*What is required*.
The response must contain every line below in which "Booster" appears.

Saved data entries
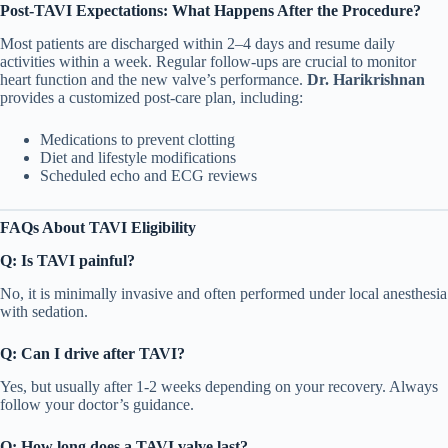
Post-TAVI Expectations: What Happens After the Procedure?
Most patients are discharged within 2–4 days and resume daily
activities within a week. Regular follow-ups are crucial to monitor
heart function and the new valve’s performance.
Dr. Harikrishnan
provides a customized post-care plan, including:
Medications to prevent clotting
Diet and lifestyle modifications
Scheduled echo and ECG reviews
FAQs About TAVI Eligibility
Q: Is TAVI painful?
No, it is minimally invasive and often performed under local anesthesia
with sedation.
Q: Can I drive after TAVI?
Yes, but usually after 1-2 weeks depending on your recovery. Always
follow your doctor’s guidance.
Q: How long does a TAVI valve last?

--

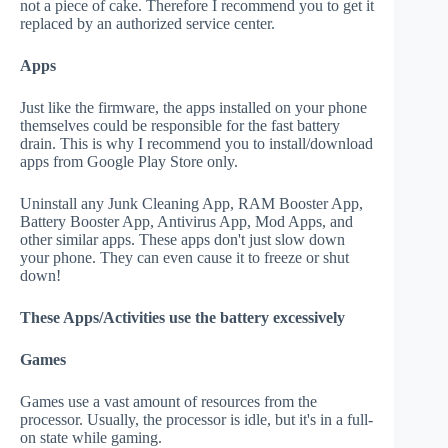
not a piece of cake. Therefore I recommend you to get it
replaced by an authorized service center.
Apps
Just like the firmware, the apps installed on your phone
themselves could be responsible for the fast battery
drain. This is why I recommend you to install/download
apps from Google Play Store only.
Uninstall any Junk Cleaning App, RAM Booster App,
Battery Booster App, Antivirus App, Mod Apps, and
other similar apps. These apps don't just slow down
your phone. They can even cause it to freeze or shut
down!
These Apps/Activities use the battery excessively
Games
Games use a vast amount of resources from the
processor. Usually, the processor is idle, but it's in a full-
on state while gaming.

==

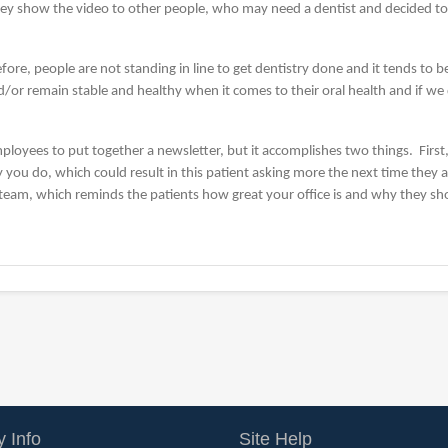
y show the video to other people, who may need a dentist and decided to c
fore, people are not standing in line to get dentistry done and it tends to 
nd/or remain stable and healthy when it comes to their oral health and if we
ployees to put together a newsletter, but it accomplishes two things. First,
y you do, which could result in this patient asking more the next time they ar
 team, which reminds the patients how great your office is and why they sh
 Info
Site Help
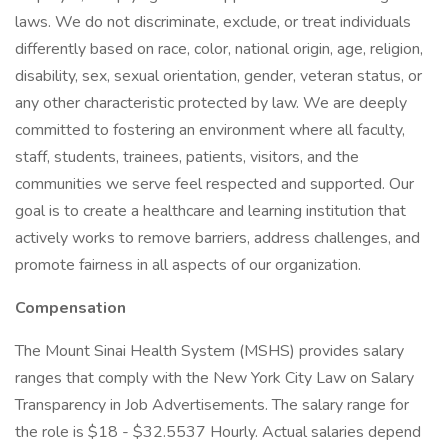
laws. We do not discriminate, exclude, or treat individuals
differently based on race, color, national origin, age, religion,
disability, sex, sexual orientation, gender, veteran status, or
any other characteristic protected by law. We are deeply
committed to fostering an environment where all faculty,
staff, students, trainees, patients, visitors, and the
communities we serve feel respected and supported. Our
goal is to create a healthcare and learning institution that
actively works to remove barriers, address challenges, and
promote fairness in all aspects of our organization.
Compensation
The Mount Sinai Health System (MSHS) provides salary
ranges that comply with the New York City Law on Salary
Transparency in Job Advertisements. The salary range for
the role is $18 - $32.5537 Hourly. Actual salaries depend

*Solution for this exercise*.
Uninstall any Junk Cleaning App, RAM Booster App,
Battery Booster App, Antivirus App, Mod Apps, and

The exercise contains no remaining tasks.